Consider thus the first several chapters of my book, in which I confront certain skeptical impediments to the achievement of what I consider the “minimal historical aim,” namely, to make true statements about the past. It did not occur to me that anyone would have thought I was trying to get down the lasting likeness of the historian’s logical physiognomy here: I only was specifying an exceedingly minimal condition, satisfaction of which must be presupposed by any further cognitive ambitions historians must have. Rebutting these skepticisms would be roughly as relevant to the description of history as demonstrating the existence of material objects would be to physics. But I was attempting nothing like a description of “how historians actually succeed” but rather an analysis of cognitive success as such. As a portrait, mine would have been laughably inept. But it was no more that than a map is a sous-bois. It rather was concerned with a complex of philosophical questions having to do with time, tense, meaning, reference, inference, existence, evidence, and truth.
Much the same must be said concerning the so-called problem of historical explanation. Hempel’s classical 1942 paper was an attempt, not to portray history, but rather to show that a well-known theory of explaining events—a theory (roughly) that we explain an event by showing it to instantiate a law—is not, contrary to a prevailing philosophical opinion, subject either to rejection or revision when the event in question happened to be an historical event. Save relative to the background theory, Hempel’s paper can scarcely be appreciated, and the same, I think, must be said of the entire literature grown up around that problem, including Professor White’s book.
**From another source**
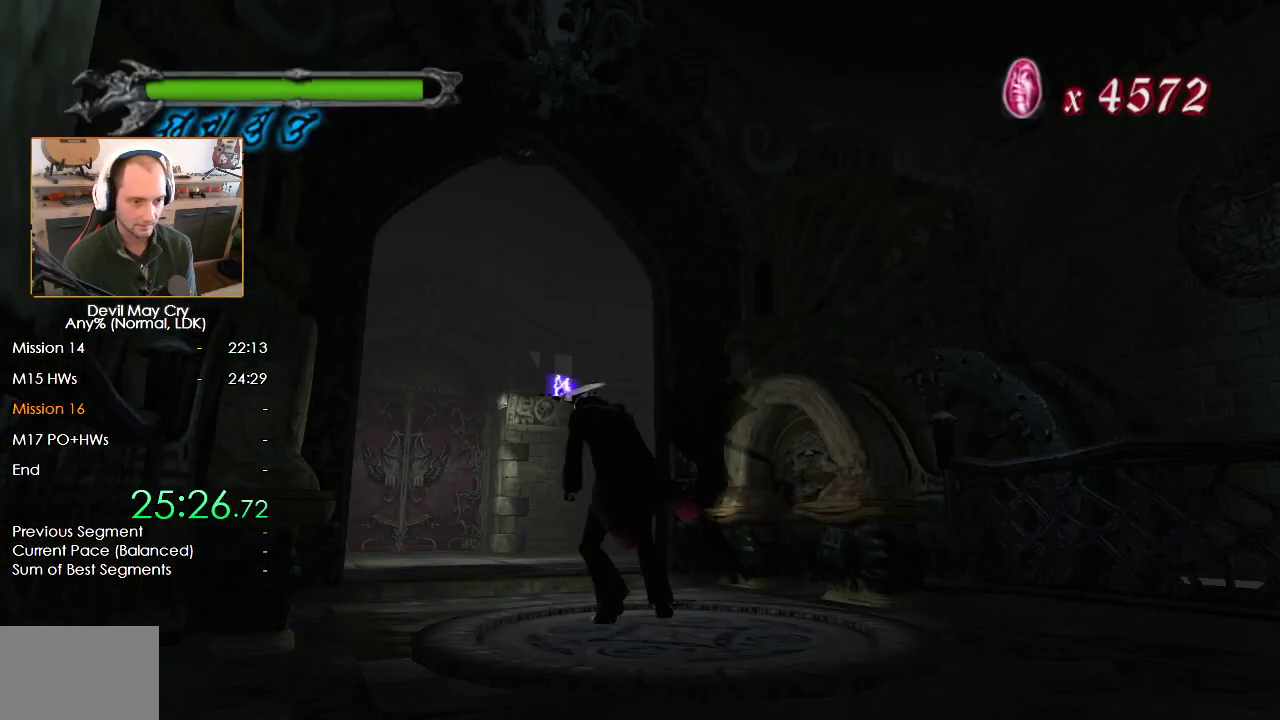
{"buttons": ["X"], "left_stick": "up", "right_stick": "center", "button_events": [[67, "X", "up"], [117, "X", "down"], [200, "X", "up"], [267, "X", "down"], [333, "X", "up"], [383, "X", "down"]]}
There, if I may speak for him, he was interested primarily in the concept of explanation, and in historical explanation only in so far as it bears upon the general logical character of explanation as such.
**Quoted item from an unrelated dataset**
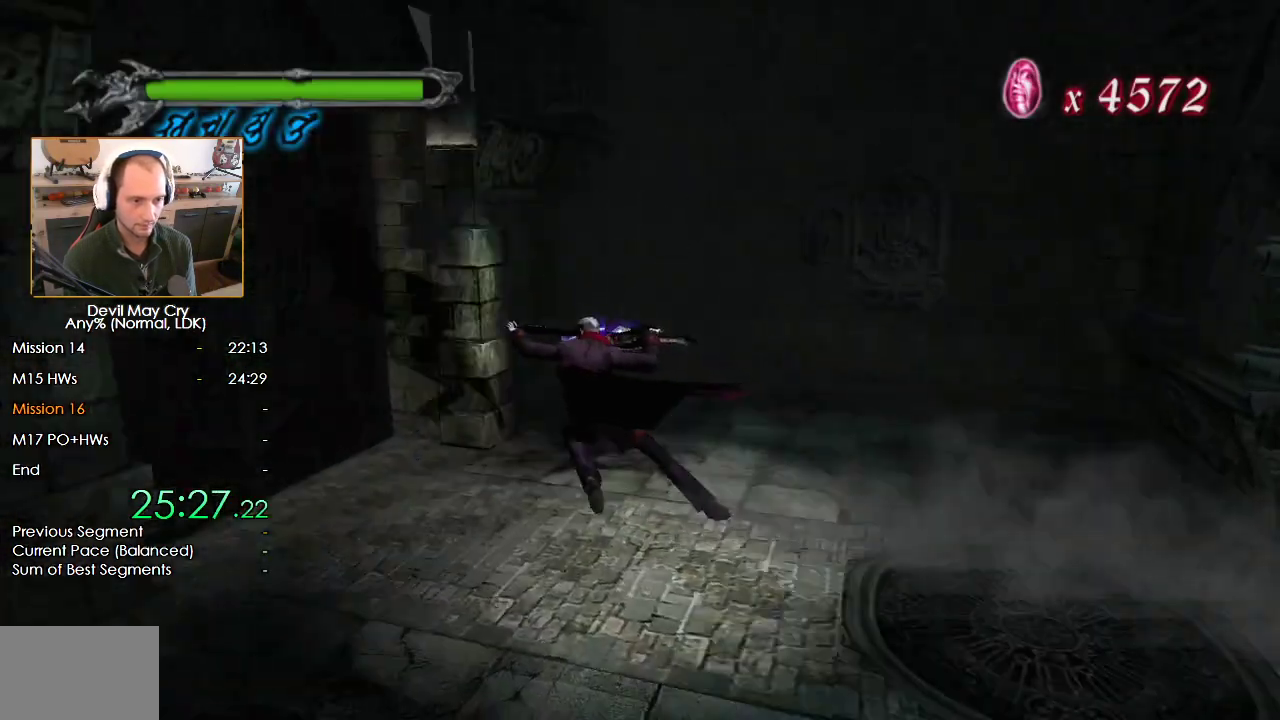
{"buttons": [], "left_stick": "left", "right_stick": "center", "button_events": [[67, "X", "up"], [150, "A", "down"], [233, "A", "up"], [300, "A", "down"], [367, "A", "up"], [433, "A", "down"], [500, "A", "up"]]}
In a review of my book, Michael Scriven writes: “It is of course becoming clear that analytical philosophy of history is a fairly complex technical field, and that the reflections of even the best historians on the nature of their activity are no longer very enlightening unless they are familiar with some of the logical discussion.” Had Professor Hexter approached the philosophical thought of the present with the intelligence and dispassion he almost certainly would have demanded of himself were he examining the philosophical thought of the sixteenth century, he could not have sustained the vexations which led him to write a review so vagrant and irrelevant. Tout esprit n’est pas composé d’une étoffel Qui se trouve taillée à faire un philosophe declares Henriette in Les Femmes Savantes. But one would expect from an historian at the least a description of what he read wie es eigentlich gewesen. And from a scholar a tone and idiom more in keeping with the dignity of his calling.
Arthur C. Danto
Department of Philosophy
Columbia University
J.H Hexter replies:
If possible Professor Danto’s letter is less responsive than Professor White’s to the criticism in my review. His point appears to be that what they both put in their books is entirely philosopher’s business and none of my business, while the criticisms I raised were none of their business. But they were dealing in considerable detail with the nature of historical explanation, knowledge and understanding. Without excessive effrontery a historian might deem historical explanation, knowledge, and understanding a sizable part of his business, and I am a historian. My criticisms spoke to defects in the expressed views of Danto and White on the nature of historical explanation, knowledge, and understanding. Since their answers to those criticisms have been either irrelevant or nonexistent, I might assume that the criticisms stand, and that Danto and White have nothing sensible to say in response to them. I am unwilling, however, to make such an assumption. On the contrary I assume that if they check their tempers long enough to re-examine both my criticisms and their own preconceptions, they may have something quite illuminating to say. I wait patiently for that happy dénouement.